- [Brief]: All of the data that follows is to be written out exactly, with images excluded.

- [Data shown]:
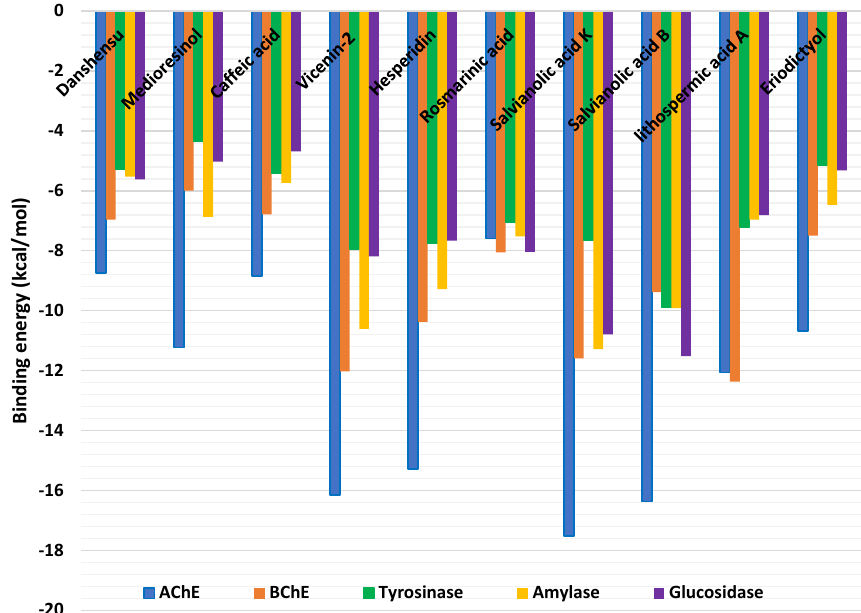
Figure 1. Binding energy (docking) scores of the phytochemicals from Thymbra capitata and Thymus sipyleus subsp. rosulans extracts.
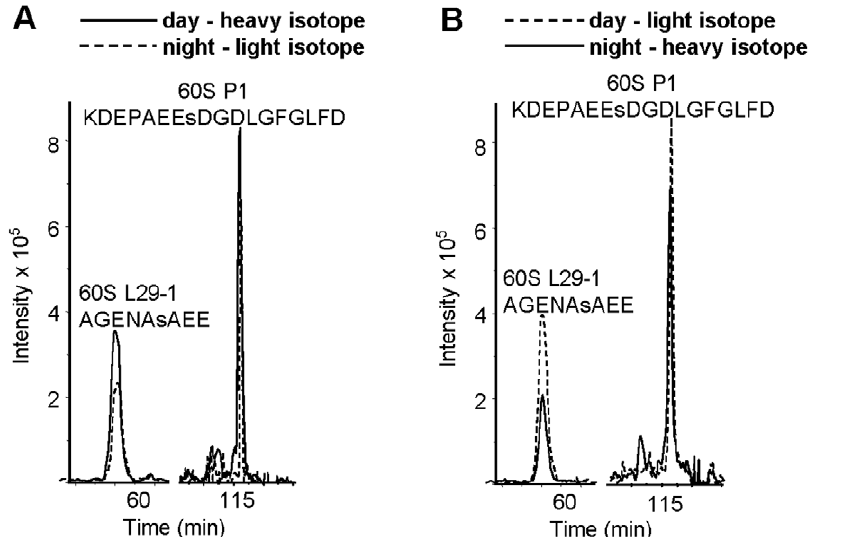
Figure 4. Quantitative mass spectrometric analysis of phosphorylated peptides from the 60S ribosomal protein L29-1 and from the 60S acidic ribosomal protein P1. A , ion chromatograms of phosphorylated peptides from the plants harvested during day labeled with heavy isotope (continuous line) and from the plants harvested during night labeled with light isotope (dashed line). The sequences of two phosphorylated peptides: AGENAs 58 AEE (M/Z=1025.3 for heavy and M/Z=1013.3 for light isotope labeled peptide) from the 60S ribosomal protein L29-1 and KDEPAEEs 103 DGDLGFGLFD (M/Z=1078.9 for heavy and M/Z=1066.9 for light isotope labeled peptide) from the 60S acidic ribosomal protein P1 are shown above the corresponding ion intensity peaks. B, ion intensity peaks as in A except that peptides from the plants harvested during day were labeled with light isotope (dashed line) and peptides from the plants harvested at night with heavy isotope (continuous line).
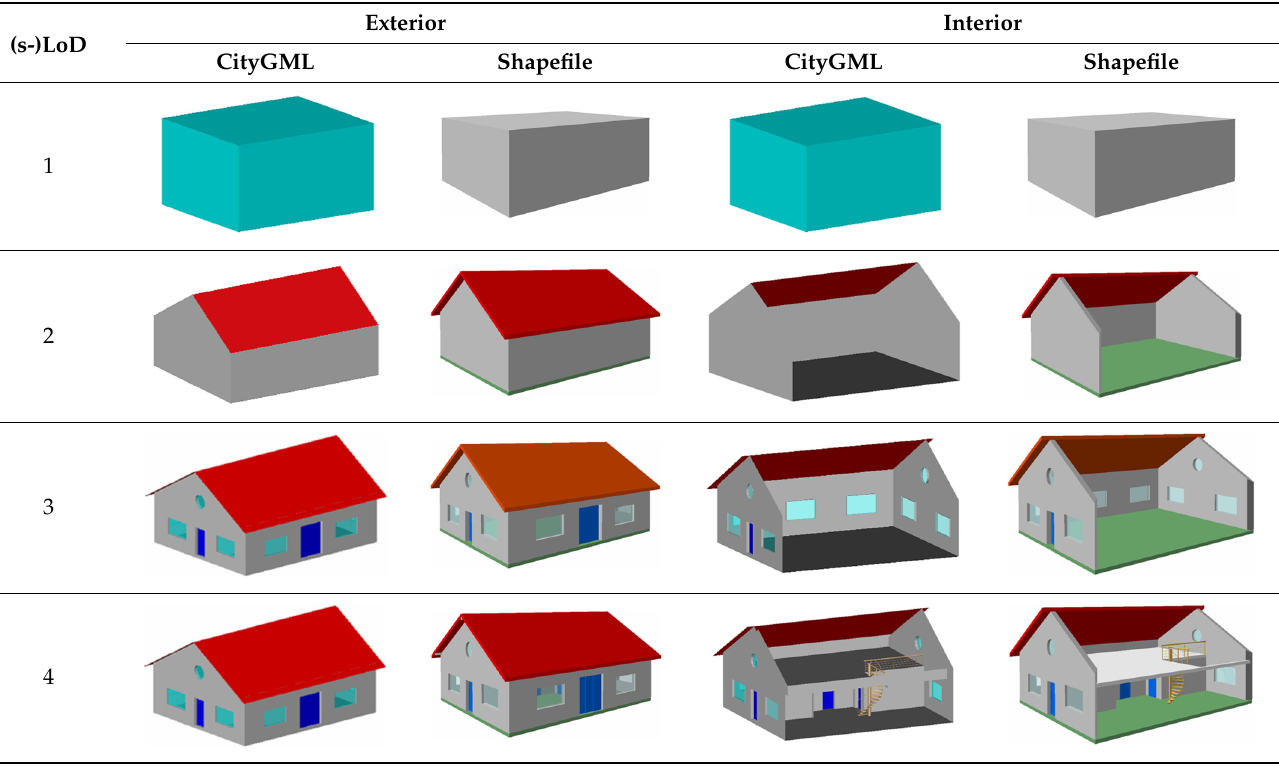
Table 13. File size of the shapefile and CityGML model of house in each (s-)LoD.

- [Task solution]:
Figure 1. Binding energy (docking) scores of the phytochemicals from Thymbra capitata and Thymus sipyleus subsp. rosulans extracts.
Figure 4. Quantitative mass spectrometric analysis of phosphorylated peptides from the 60S ribosomal protein L29-1 and from the 60S acidic ribosomal protein P1. A , ion chromatograms of phosphorylated peptides from the plants harvested during day labeled with heavy isotope (continuous line) and from the plants harvested during night labeled with light isotope (dashed line). The sequences of two phosphorylated peptides: AGENAs 58 AEE (M/Z=1025.3 for heavy and M/Z=1013.3 for light isotope labeled peptide) from the 60S ribosomal protein L29-1 and KDEPAEEs 103 DGDLGFGLFD (M/Z=1078.9 for heavy and M/Z=1066.9 for light isotope labeled peptide) from the 60S acidic ribosomal protein P1 are shown above the corresponding ion intensity peaks. B, ion intensity peaks as in A except that peptides from the plants harvested during day were labeled with light isotope (dashed line) and peptides from the plants harvested at night with heavy isotope (continuous line).
Table 13. File size of the shapefile and CityGML model of house in each (s-)LoD.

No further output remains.